Uno podría pensar que tuvo etapas, que su concepción del poder evolucionó, pero lo cierto es que nunca soportó la crítica; recuerdo su bronca con Mariano Grondona, no le perdonó haberlo cuestionado. Como gobernador todavía aceptaba relaciones con pares, cuando llegó a Presidente eso fue desapareciendo, terminó rodeado sólo de sus obedientes (aunque en eso no fue el único, es una limitación que se reitera).

Perón estuvo rodeado de hombres importantes, desde Carrillo al Tuco Paz, Robledo y Taiana, desde Miranda a Gelbard; terminó limitado por López Rega pero eso fue solo en su final. Néstor se iba quedando con los obedientes, los que le ponían límites debían renunciar. Eso le pasó a Lavagna y a Rosatti, a Béliz y a varios otros. Era algo sobre lo que era consciente; un día lo confronté al respecto y me dijo "el ministro de Economía voy a ser yo, para eso leo y mucho sobre el tema". Yo le insistía en la necesidad de alguien experto, no lo aceptaba, quería solo alguien que obedeciera.

Pocas actitudes lo definieron -para mi mirada- como su conflicto con el cardenal Bergoglio en el que estuve en el medio. Me costó entender su negativa a entrevistarlo, tardé en asumir que no le interesaba nadie al que no pudiera dominar. Y únicamente esta es la razón de su guerra con el grupo Clarín. No tenía nada que ver con la izquierda ni con los Derechos Humanos, nada, absolutamente nada. Pero vio en ellos una manera de darle sentido a su Gobierno. Del abrazo de Perón con Balbín al "¿Qué te pasa Clarín?" hay un mundo de distancia.

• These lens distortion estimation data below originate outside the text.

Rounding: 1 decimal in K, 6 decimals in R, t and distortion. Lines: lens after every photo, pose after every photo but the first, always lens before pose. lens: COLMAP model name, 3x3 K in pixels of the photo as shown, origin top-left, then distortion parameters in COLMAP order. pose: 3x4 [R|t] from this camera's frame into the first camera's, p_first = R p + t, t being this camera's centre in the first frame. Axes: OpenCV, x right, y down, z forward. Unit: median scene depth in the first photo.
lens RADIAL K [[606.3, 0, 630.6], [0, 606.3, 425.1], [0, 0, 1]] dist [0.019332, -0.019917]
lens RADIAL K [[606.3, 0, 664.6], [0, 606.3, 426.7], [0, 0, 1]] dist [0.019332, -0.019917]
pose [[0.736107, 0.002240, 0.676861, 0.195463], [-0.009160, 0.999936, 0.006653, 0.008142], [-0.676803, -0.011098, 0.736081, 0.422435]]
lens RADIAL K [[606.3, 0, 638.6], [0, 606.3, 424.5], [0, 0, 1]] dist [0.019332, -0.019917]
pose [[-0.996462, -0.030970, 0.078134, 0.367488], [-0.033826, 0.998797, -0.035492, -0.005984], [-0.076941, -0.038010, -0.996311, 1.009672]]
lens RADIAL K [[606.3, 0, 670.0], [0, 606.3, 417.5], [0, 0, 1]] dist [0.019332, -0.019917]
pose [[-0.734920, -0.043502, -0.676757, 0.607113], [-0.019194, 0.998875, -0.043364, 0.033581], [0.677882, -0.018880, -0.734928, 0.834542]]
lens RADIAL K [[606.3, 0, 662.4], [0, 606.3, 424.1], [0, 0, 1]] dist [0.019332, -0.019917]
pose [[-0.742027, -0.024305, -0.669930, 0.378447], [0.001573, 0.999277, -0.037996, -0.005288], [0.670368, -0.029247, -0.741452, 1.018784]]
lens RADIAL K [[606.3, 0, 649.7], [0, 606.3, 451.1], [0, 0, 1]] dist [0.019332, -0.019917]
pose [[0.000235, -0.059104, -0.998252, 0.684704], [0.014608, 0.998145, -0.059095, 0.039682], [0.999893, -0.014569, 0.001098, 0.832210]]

Concepciones antagónicas de la sociedad.

Fue un pragmático, un convencido de que el poder estaba más asentado en el dinero que en las ideas o en el mismo Gobierno. Lo vivía con pasión, no se le escapaba nada, amaba conocer hasta los más mínimos detalles.
Néstor concebía al poder como una construcción interminable, no le imaginaba límites, no se le ocurría que los necesitara.

Con los amigos, como en mi caso, prefería tenerlos lejos. Apenas asumió me ofreció la embajada en París, me mandó todo para firmar como si yo no necesitara que me lo ofrezcan. Sabía que la relación no iba a durar demasiado, tenía plena conciencia de cada persona que lo rodeaba. Era simple, el que no se sometía era expulsado. Terminó mandándome mensajes a través de Rudy Ulloa intentándome humillar.

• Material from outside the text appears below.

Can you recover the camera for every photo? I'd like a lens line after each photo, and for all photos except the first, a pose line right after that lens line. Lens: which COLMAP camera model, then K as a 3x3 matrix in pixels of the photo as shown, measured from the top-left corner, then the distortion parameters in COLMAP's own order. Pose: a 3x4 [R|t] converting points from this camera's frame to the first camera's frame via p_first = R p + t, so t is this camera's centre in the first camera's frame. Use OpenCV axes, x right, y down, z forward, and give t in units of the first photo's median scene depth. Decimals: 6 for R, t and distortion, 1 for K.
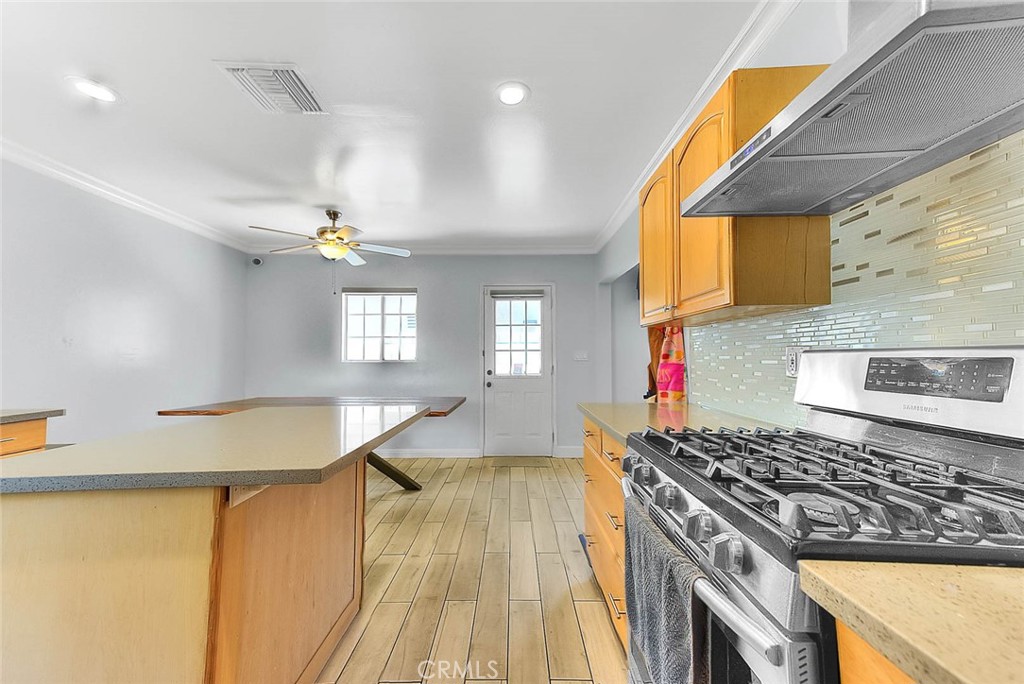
lens RADIAL K [[391.8, 0, 515.5], [0, 391.8, 345.0], [0, 0, 1]] dist [0.037690, -0.000061]
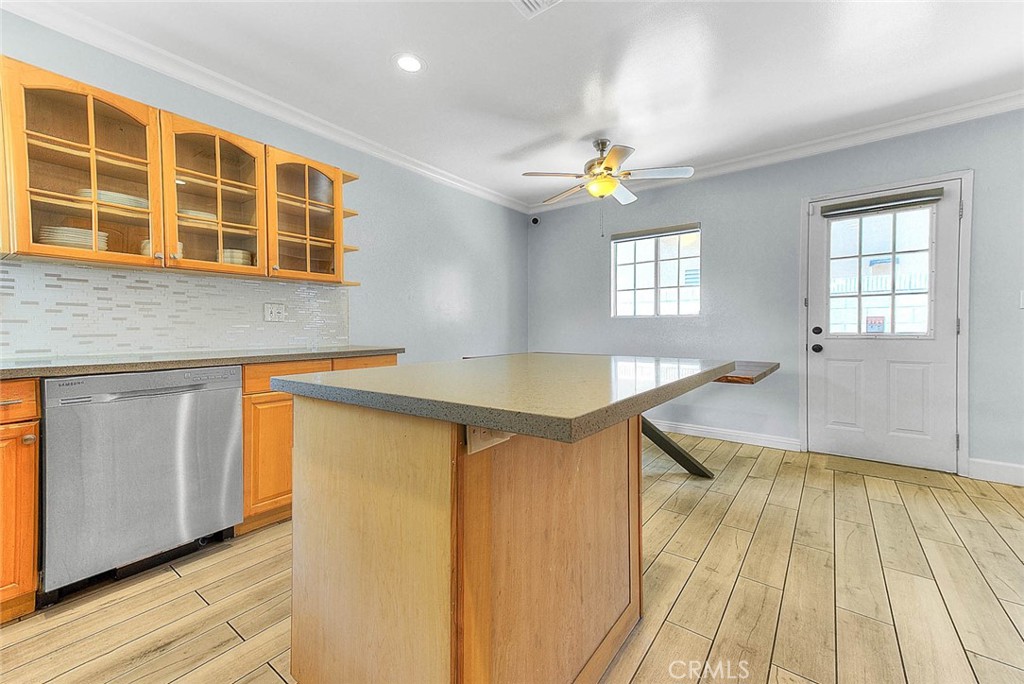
lens RADIAL K [[417.6, 0, 506.4], [0, 417.6, 335.2], [0, 0, 1]] dist [0.020583, 0.000065]
pose [[0.787343, 0.008557, -0.616456, -0.055296], [0.024102, 0.998712, 0.044647, 0.046340], [0.616044, -0.050010, 0.786122, 0.135290]]
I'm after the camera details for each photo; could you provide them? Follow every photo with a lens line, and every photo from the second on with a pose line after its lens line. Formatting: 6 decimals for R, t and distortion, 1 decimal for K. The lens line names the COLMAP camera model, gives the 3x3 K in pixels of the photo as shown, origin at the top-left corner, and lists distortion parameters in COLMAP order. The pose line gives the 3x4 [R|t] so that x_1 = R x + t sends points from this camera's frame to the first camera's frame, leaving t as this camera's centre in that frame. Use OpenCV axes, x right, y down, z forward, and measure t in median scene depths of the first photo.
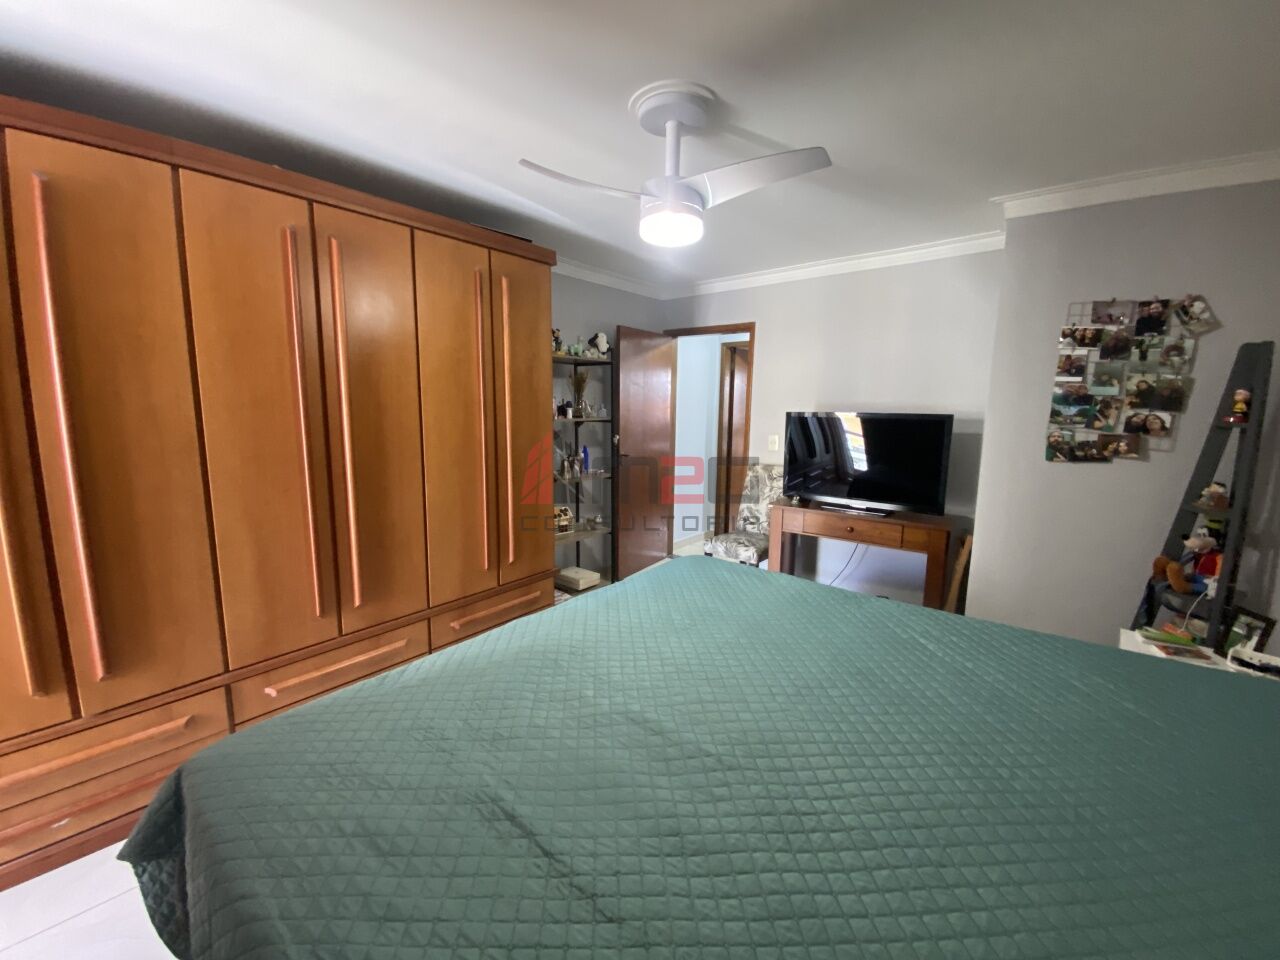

Néstor no tenía nada que ver ni con el progresismo ni con el socialismo; no estaba en contra de los ricos, los intentaba sustituir por sus propios amigos. Era una concepción del poder sin ningún condimento ideológico.

Fui amigo de Néstor. Respeto su memoria, pero no invento sueños que él no albergaba, como tampoco lo hacía Cristina. Complejo de entender, tanto hablar de justicia distributiva para terminar abrazados a toda tentación de ocupar un espacio en el poder. En el fondo, lo que les pasó a algunos viejos militantes con Néstor explica lo que les sucedió con Perón y lo poco que habían aprendido: pusieron en el otro lo que no podían lograr por ellos mismos. El sueño del poder que culmina como una expresión de impotencia.

Néstor es una figura que se irá disolviendo en la historia, sus aportes no tienen vigencia para ser conservados. Lo mejor de su gobierno fue perdiendo sentido con Cristina. La ambición por el poder no implicaba cuestionar el capitalismo. Su multiplicación del juego es una muestra indiscutible de su concepción del hombre.

Raro final de las izquierdas o sus sucedáneos en el mundo, enamorados del poder por el poder mismo, no como un instrumento para imponer la justicia. Y así fueron cayendo en el continente. Le echan la culpa a la derecha, no asumen su propio conflicto con el pueblo.

No enfrentaron a los ricos sino que combatieron a los disidentes, nada los define más que eso. Y en eso, sí, Néstor fue uno de ellos.